Descartes makes a complicated argument.
That phrase is only meant to sum up his point.
I can silence my mind and not think at all
I don't know what this means. It sounds like nonsense to me. Awareness requires thinking.
(I) don't know what ontological means
Ontology is the study of what exists.
As opposed to:
Epistemology, which is the study of what can be known.
And:
Phenomenology, which is the study of what we experience.

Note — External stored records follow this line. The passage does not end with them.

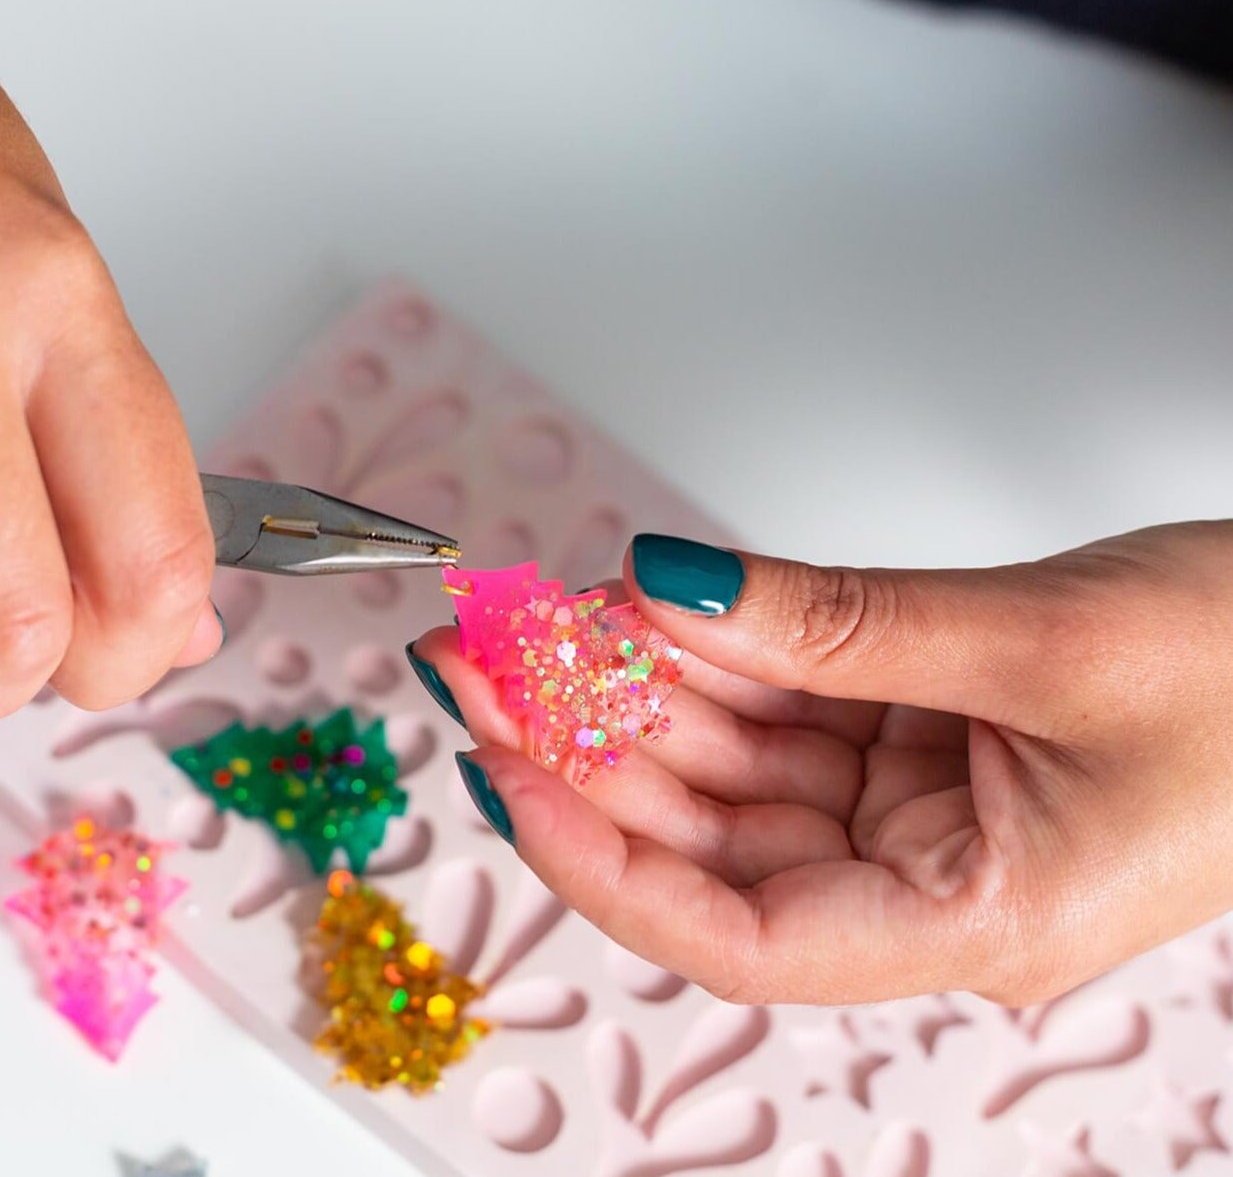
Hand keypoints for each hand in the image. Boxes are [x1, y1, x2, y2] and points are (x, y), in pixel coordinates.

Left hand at [410, 521, 1232, 1004]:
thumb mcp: (1038, 642)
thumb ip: (838, 620)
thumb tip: (671, 588)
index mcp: (972, 924)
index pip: (736, 934)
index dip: (599, 857)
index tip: (504, 768)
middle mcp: (928, 881)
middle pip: (711, 835)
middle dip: (588, 744)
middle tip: (485, 655)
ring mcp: (919, 807)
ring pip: (737, 761)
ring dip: (640, 687)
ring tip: (542, 618)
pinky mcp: (921, 737)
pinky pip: (788, 703)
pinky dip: (716, 651)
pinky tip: (643, 605)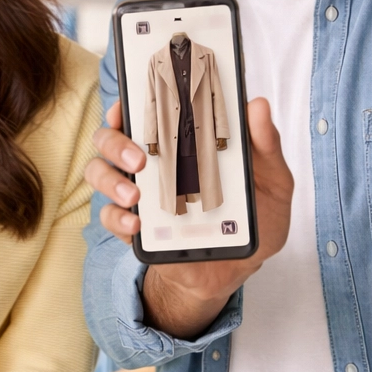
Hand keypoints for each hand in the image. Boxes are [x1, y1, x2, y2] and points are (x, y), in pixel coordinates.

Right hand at [85, 98, 293, 338]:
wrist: (239, 269)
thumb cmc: (254, 219)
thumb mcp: (271, 182)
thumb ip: (266, 146)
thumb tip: (257, 105)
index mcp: (180, 143)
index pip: (145, 112)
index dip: (129, 103)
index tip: (129, 104)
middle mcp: (152, 163)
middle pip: (109, 138)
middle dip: (115, 143)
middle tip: (138, 160)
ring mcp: (138, 193)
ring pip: (99, 171)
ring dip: (110, 179)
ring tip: (134, 197)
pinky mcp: (132, 226)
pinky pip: (108, 216)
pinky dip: (117, 218)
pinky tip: (136, 225)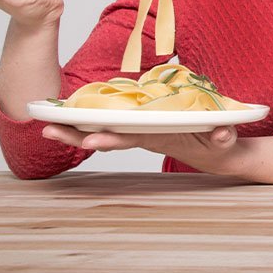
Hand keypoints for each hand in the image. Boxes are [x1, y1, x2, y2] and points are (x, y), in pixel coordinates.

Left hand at [41, 124, 241, 173]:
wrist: (217, 154)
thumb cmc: (220, 145)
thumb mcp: (225, 143)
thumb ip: (223, 137)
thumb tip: (221, 134)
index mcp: (162, 138)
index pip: (133, 138)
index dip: (112, 139)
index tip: (91, 141)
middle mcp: (145, 136)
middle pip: (107, 137)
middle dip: (77, 136)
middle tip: (47, 132)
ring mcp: (142, 133)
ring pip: (104, 132)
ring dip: (75, 130)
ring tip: (47, 125)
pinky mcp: (142, 128)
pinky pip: (112, 126)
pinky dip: (90, 123)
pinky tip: (70, 118)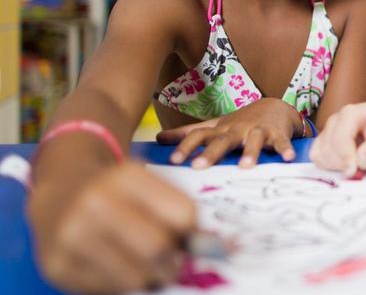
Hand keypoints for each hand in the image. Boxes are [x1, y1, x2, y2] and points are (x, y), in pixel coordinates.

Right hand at [28, 161, 195, 293]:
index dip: (194, 233)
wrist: (61, 191)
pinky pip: (110, 289)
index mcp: (126, 176)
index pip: (183, 214)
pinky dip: (123, 284)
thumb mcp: (148, 185)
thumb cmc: (117, 191)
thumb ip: (180, 211)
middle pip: (158, 248)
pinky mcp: (57, 265)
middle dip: (174, 263)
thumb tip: (214, 248)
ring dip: (150, 278)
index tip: (190, 239)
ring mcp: (72, 235)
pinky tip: (118, 267)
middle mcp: (95, 202)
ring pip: (136, 277)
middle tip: (173, 264)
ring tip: (146, 265)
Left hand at [156, 97, 303, 167]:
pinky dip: (285, 149)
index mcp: (220, 130)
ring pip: (253, 140)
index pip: (199, 136)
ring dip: (250, 152)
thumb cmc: (240, 122)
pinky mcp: (277, 134)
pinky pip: (281, 142)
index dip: (185, 147)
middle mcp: (237, 130)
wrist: (275, 107)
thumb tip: (157, 139)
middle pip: (222, 140)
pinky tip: (288, 158)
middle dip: (211, 153)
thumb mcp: (215, 126)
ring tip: (246, 166)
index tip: (173, 162)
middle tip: (198, 167)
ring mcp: (257, 131)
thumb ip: (188, 133)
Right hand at [310, 95, 365, 176]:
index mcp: (350, 114)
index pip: (340, 139)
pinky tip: (342, 164)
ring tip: (352, 164)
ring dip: (334, 166)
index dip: (345, 159)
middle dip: (341, 164)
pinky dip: (327, 164)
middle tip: (358, 169)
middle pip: (327, 148)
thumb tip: (360, 163)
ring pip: (319, 153)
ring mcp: (326, 128)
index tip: (354, 172)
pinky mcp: (323, 137)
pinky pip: (316, 155)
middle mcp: (334, 120)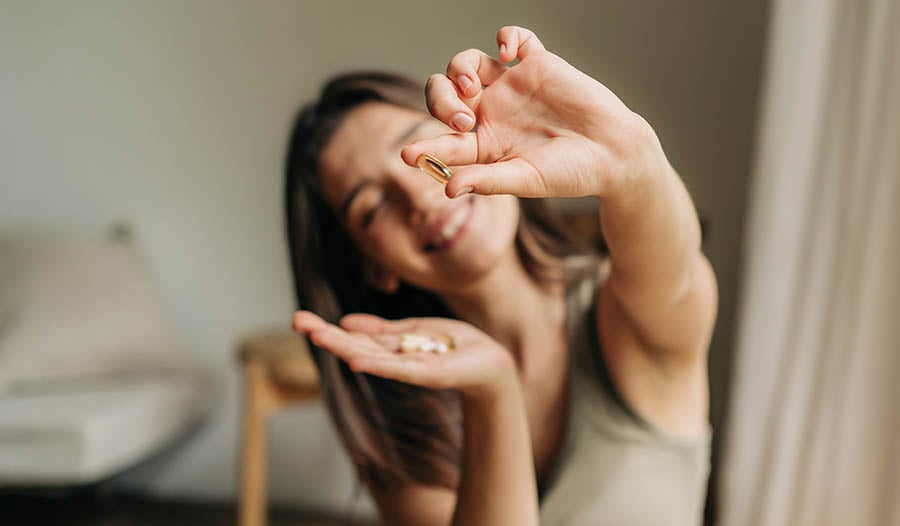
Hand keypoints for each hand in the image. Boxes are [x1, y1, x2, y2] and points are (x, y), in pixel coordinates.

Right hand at [292, 311, 516, 400]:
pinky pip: (398, 369)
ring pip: (370, 356)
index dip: (326, 328)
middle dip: (326, 334)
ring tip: (317, 335)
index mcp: (390, 347)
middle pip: (354, 345)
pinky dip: (377, 364)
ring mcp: (409, 368)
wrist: (491, 363)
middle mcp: (394, 359)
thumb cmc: (455, 346)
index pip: (352, 337)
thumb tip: (346, 322)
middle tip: (296, 321)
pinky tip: (355, 359)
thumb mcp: (415, 330)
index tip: (299, 318)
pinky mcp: (428, 374)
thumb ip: (382, 329)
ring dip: (342, 346)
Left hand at [401, 25, 667, 199]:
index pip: (444, 141)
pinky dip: (507, 36)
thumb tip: (448, 189)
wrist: (613, 154)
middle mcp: (491, 112)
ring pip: (467, 63)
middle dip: (441, 101)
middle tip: (462, 119)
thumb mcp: (526, 180)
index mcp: (483, 144)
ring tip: (473, 88)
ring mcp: (512, 86)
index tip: (407, 156)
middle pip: (445, 93)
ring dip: (459, 69)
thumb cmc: (570, 174)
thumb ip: (487, 181)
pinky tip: (509, 52)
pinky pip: (515, 39)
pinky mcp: (538, 64)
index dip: (424, 148)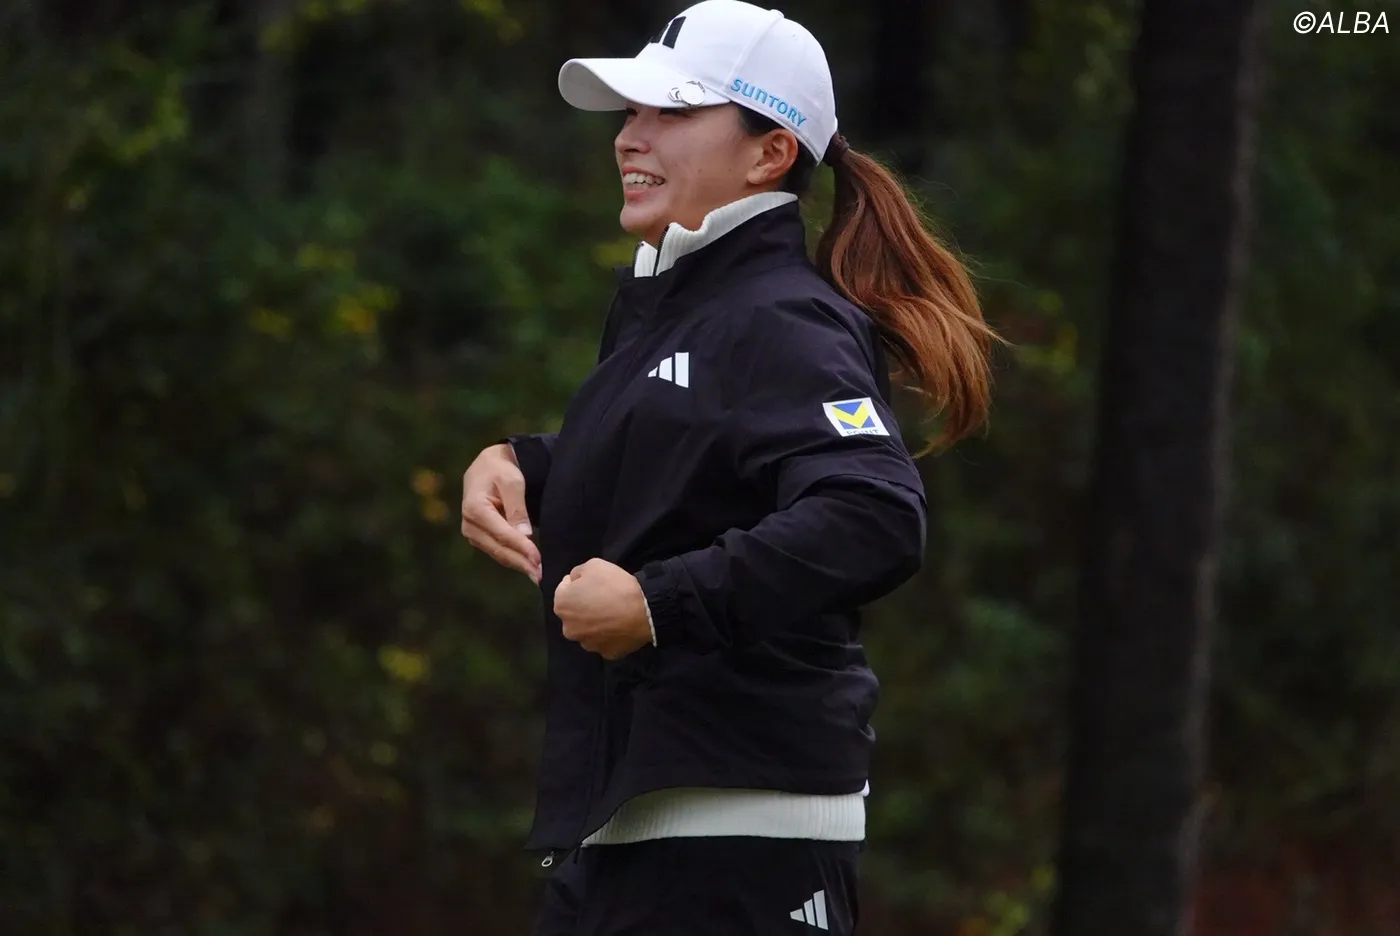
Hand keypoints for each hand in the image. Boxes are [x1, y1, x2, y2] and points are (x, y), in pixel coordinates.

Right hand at [460, 443, 541, 583]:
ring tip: (539, 576)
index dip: (521, 548)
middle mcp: (470, 524)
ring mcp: (473, 533)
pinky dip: (514, 559)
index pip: (502, 534)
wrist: (488, 466)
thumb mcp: (512, 481)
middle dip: (522, 563)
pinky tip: (529, 567)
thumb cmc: (501, 469)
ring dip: (519, 565)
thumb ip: (517, 508)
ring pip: (499, 553)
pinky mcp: (480, 537)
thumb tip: (525, 535)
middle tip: (542, 576)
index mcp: (475, 508)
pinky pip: (498, 551)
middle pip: (499, 549)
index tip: (538, 559)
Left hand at [553, 558, 652, 659]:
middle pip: (573, 614)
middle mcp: (569, 629)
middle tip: (602, 598)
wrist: (644, 610)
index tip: (590, 582)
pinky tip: (620, 625)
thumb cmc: (615, 586)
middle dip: (582, 606)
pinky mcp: (605, 654)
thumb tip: (574, 580)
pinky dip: (609, 635)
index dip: (576, 584)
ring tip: (612, 613)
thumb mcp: (593, 564)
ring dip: (595, 622)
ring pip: (587, 630)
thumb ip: (577, 572)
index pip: (563, 590)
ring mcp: (587, 644)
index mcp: (562, 606)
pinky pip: (604, 641)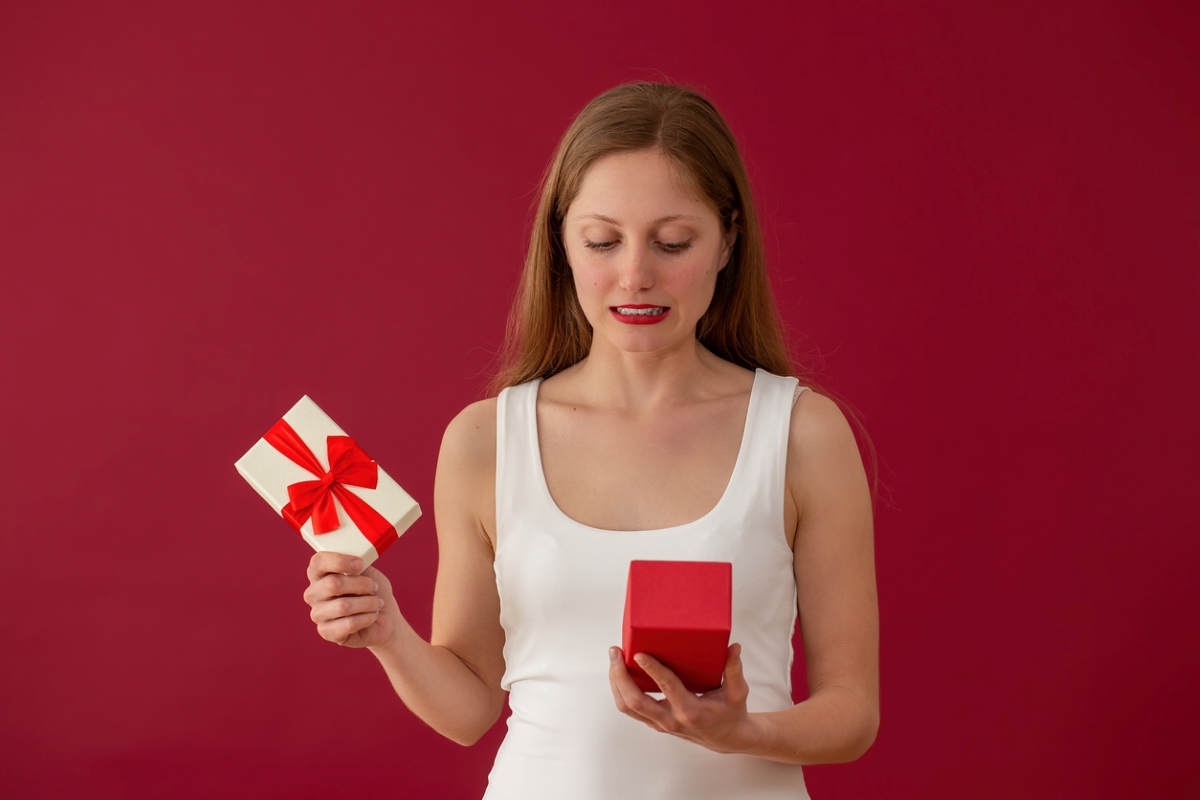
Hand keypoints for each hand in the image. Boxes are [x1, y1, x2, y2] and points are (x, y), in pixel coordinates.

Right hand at [303, 552, 399, 648]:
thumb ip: (357, 563)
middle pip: (333, 584)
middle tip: (374, 587)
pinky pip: (348, 624)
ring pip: (343, 606)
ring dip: (368, 603)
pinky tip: (372, 616)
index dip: (340, 561)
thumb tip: (356, 558)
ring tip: (377, 603)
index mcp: (320, 574)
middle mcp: (314, 594)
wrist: (384, 618)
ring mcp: (318, 614)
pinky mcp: (326, 632)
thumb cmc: (372, 591)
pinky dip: (367, 618)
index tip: (360, 564)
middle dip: (361, 584)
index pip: (318, 562)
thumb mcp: (368, 571)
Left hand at [607, 643, 762, 753]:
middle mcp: (671, 719)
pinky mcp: (655, 723)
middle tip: (615, 652)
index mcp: (691, 711)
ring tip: (614, 659)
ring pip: (627, 707)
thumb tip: (734, 646)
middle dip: (620, 676)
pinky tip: (620, 672)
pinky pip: (631, 709)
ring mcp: (660, 723)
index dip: (652, 670)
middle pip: (634, 701)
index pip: (667, 688)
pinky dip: (621, 690)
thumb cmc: (731, 712)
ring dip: (616, 682)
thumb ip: (734, 669)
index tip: (639, 654)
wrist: (725, 739)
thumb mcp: (738, 692)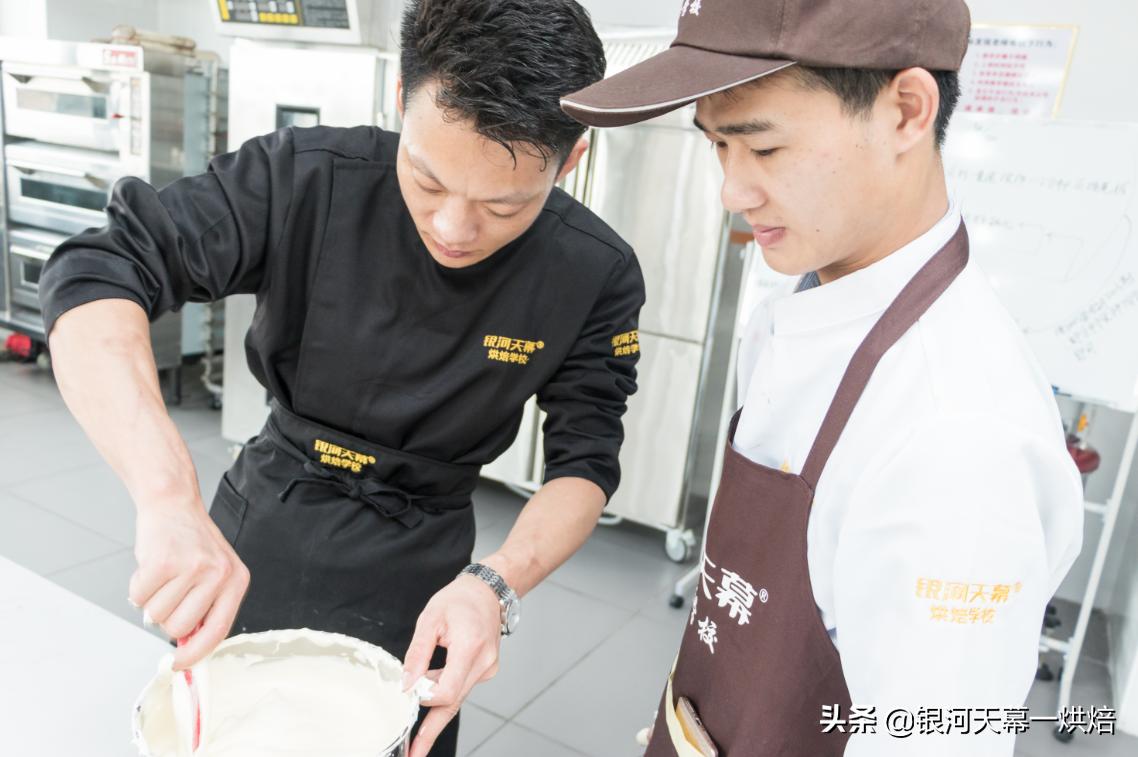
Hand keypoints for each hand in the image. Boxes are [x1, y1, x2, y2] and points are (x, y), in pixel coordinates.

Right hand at [129, 494, 249, 669]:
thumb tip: (187, 647)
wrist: (173, 504)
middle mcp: (219, 574)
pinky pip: (138, 597)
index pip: (218, 631)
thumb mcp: (213, 573)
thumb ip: (206, 608)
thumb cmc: (190, 542)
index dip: (196, 653)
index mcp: (237, 581)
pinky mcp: (164, 562)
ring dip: (150, 600)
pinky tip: (149, 566)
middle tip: (169, 592)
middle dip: (166, 617)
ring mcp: (192, 567)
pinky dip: (137, 587)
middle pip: (179, 627)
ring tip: (162, 575)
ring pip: (157, 614)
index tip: (179, 664)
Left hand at [402, 575, 502, 756]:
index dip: (425, 698)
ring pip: (456, 697)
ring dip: (434, 705)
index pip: (447, 691)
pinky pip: (460, 687)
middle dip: (431, 731)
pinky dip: (443, 689)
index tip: (407, 695)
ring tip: (415, 711)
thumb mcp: (430, 619)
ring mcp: (487, 670)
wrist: (488, 592)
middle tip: (414, 753)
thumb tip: (407, 684)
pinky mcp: (485, 671)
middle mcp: (483, 664)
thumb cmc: (459, 600)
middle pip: (453, 705)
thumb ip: (417, 654)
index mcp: (470, 648)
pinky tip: (432, 681)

Before you can talk about 'what exists', you have to first define what 'knowledge' is, and how you have access to knowledge.
Well, as said, I am not sure what thinking is
Doesn't matter, if you are questioning what it is, you are thinking.
And what I can be sure about is, that something exists which "makes" thinking possible.
No, all you can be sure of is that thinking exists, it might not have a cause. Thinking might be self-caused.
And if you agree that something cannot come out of nothing
I'd say that is debatable. You're using 'no thing' as a noun, which is useful, but its a function of language. 'Nothing' is just a negation of whatever thing you are talking about. Nothing is not a thing, like an apple is a thing. Nothing is a lack of something.

The real issue here is causation. In our everyday life, we experience a world of cause and effect. The old problem of course is, if everything has a cause, you get an infinite regress of events. That doesn't solve the problem however, that is the problem. Because the next question is, what caused the world be like it is?

Some people address this by saying that there was a 'first cause' which started the ball rolling. But if a first cause exists, then that means that not everything needs a cause, so you really don't need a first cause. There could be a dozen, or a million things that aren't caused. You could have random events.

Causation is problematic... and that's not even getting into the 'problem of induction'.

Since in my second statement I claim eternal existence, then in this context evolution is not just adaption to circumstances but, say, a progression of beingness and awareness.
If something is eternal, then progress is meaningless. In order to have progress, you have to have a significant difference between point A and point B. But if the universe is eternal... any difference between any points becomes insignificant.
I imagine God not as some being, person or thing, but as a "state of beingness".
I don't have much use for supernatural explanations, they don't really explain anything, and they tend to just add further complications.
Also, life is not only about "reaching the final station", but equally important is the voyage itself.
I'd say the voyage is the only important thing.